* [INSTRUCTIONS FOR THE TASK] Each line below must be written out exactly as shown.

Top of PROVIDED INFORMATION

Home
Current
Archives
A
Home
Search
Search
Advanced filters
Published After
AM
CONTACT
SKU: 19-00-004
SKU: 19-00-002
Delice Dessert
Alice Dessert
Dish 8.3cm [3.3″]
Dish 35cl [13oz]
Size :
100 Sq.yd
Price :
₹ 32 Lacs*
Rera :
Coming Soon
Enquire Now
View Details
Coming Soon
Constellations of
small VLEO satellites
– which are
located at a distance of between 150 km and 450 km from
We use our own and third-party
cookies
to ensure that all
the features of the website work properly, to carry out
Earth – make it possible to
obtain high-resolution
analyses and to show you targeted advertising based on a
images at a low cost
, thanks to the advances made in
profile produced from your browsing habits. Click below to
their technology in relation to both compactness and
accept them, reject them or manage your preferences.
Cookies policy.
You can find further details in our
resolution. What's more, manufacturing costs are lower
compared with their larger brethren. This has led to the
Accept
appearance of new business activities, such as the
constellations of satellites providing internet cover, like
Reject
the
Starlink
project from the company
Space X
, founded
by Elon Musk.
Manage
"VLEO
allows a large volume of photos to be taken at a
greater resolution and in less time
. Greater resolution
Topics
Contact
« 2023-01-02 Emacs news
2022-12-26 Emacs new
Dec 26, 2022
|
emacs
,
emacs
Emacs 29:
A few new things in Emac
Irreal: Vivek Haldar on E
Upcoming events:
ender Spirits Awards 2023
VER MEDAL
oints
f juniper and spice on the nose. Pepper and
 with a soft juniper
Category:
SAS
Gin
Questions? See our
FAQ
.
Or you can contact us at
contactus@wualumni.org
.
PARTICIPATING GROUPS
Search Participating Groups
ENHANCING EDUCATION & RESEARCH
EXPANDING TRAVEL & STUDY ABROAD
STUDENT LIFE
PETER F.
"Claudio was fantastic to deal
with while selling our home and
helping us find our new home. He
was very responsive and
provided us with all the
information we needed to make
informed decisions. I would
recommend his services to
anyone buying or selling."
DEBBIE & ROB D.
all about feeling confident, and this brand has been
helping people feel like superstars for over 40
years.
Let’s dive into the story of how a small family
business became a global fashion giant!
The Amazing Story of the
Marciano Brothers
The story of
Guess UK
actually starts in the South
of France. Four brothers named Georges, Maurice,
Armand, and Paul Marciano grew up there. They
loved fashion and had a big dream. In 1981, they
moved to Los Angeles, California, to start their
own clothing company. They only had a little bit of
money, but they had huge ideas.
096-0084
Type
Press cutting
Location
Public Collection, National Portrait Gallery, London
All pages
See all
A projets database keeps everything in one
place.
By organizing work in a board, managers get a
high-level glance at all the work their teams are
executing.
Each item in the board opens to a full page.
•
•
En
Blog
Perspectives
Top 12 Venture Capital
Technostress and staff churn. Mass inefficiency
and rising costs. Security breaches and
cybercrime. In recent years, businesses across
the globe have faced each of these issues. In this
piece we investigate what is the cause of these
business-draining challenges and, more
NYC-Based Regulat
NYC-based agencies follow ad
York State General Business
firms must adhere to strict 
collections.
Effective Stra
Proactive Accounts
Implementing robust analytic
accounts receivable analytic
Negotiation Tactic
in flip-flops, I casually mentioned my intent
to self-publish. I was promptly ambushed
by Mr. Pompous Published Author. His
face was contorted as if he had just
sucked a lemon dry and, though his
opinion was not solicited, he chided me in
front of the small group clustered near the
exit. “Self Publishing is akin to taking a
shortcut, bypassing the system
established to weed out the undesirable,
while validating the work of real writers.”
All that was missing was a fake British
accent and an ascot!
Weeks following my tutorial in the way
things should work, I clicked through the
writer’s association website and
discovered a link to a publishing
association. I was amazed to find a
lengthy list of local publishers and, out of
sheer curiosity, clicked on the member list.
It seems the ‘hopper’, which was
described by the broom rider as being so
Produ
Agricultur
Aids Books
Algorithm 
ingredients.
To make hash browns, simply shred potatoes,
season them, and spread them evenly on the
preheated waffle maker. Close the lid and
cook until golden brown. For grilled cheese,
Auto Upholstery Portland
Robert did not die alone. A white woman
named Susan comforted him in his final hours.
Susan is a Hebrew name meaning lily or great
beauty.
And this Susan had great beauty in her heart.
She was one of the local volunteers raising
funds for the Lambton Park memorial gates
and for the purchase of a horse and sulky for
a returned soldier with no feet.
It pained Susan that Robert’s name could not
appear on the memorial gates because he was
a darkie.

Bottom of PROVIDED INFORMATION

* [ANSWER BOX]
Home
Current
Archives
A
Home
Search
Search
Advanced filters
Published After
AM
CONTACT
SKU: 19-00-004
SKU: 19-00-002
Delice Dessert
Alice Dessert
Dish 8.3cm [3.3″]
Dish 35cl [13oz]
Size :
100 Sq.yd
Price :
₹ 32 Lacs*
Rera :
Coming Soon
Enquire Now
View Details
Coming Soon
Constellations of
small VLEO satellites
– which are
located at a distance of between 150 km and 450 km from
We use our own and third-party
cookies
to ensure that all
the features of the website work properly, to carry out
Earth – make it possible to
obtain high-resolution
analyses and to show you targeted advertising based on a
images at a low cost
, thanks to the advances made in
profile produced from your browsing habits. Click below to
their technology in relation to both compactness and
accept them, reject them or manage your preferences.
Cookies policy.
You can find further details in our
resolution. What's more, manufacturing costs are lower
compared with their larger brethren. This has led to the
Accept
appearance of new business activities, such as the
constellations of satellites providing internet cover, like
Reject
the
Starlink
project from the company
Space X
, founded
by Elon Musk.
Manage
"VLEO
allows a large volume of photos to be taken at a
greater resolution and in less time
. Greater resolution
Topics
Contact
« 2023-01-02 Emacs news
2022-12-26 Emacs new
Dec 26, 2022
|
emacs
,
emacs
Emacs 29:
A few new things in Emac
Irreal: Vivek Haldar on E
Upcoming events:
ender Spirits Awards 2023
VER MEDAL
oints
f juniper and spice on the nose. Pepper and
 with a soft juniper
Category:
SAS
Gin
Questions? See our
FAQ
.
Or you can contact us at
contactus@wualumni.org
.
PARTICIPATING GROUPS
Search Participating Groups
ENHANCING EDUCATION & RESEARCH
EXPANDING TRAVEL & STUDY ABROAD
STUDENT LIFE
PETER F.
"Claudio was fantastic to deal
with while selling our home and
helping us find our new home. He
was very responsive and
provided us with all the
information we needed to make
informed decisions. I would
recommend his services to
anyone buying or selling."
DEBBIE & ROB D.
all about feeling confident, and this brand has been
helping people feel like superstars for over 40
years.
Let’s dive into the story of how a small family
business became a global fashion giant!
The Amazing Story of the
Marciano Brothers
The story of
Guess UK
actually starts in the South
of France. Four brothers named Georges, Maurice,
Armand, and Paul Marciano grew up there. They
loved fashion and had a big dream. In 1981, they
moved to Los Angeles, California, to start their
own clothing company. They only had a little bit of
money, but they had huge ideas.
096-0084
Type
Press cutting
Location
Public Collection, National Portrait Gallery, London
All pages
See all
A projets database keeps everything in one
place.
By organizing work in a board, managers get a
high-level glance at all the work their teams are
executing.
Each item in the board opens to a full page.
•
•
En
Blog
Perspectives
Top 12 Venture Capital
Technostress and staff churn. Mass inefficiency
and rising costs. Security breaches and
cybercrime. In recent years, businesses across
the globe have faced each of these issues. In this
piece we investigate what is the cause of these
business-draining challenges and, more
NYC-Based Regulat
NYC-based agencies follow ad
York State General Business
firms must adhere to strict 
collections.
Effective Stra
Proactive Accounts
Implementing robust analytic
accounts receivable analytic
Negotiation Tactic
in flip-flops, I casually mentioned my intent
to self-publish. I was promptly ambushed
by Mr. Pompous Published Author. His
face was contorted as if he had just
sucked a lemon dry and, though his
opinion was not solicited, he chided me in
front of the small group clustered near the
exit. “Self Publishing is akin to taking a
shortcut, bypassing the system
established to weed out the undesirable,
while validating the work of real writers.”
All that was missing was a fake British
accent and an ascot!
Weeks following my tutorial in the way
things should work, I clicked through the
writer’s association website and
discovered a link to a publishing
association. I was amazed to find a
lengthy list of local publishers and, out of
sheer curiosity, clicked on the member list.
It seems the ‘hopper’, which was
described by the broom rider as being so
Produ
Agricultur
Aids Books
Algorithm 
ingredients.
To make hash browns, simply shred potatoes,
season them, and spread them evenly on the
preheated waffle maker. Close the lid and
cook until golden brown. For grilled cheese,
Auto Upholstery Portland
Robert did not die alone. A white woman
named Susan comforted him in his final hours.
Susan is a Hebrew name meaning lily or great
beauty.
And this Susan had great beauty in her heart.
She was one of the local volunteers raising
funds for the Lambton Park memorial gates
and for the purchase of a horse and sulky for
a returned soldier with no feet.
It pained Susan that Robert’s name could not
appear on the memorial gates because he was
a darkie.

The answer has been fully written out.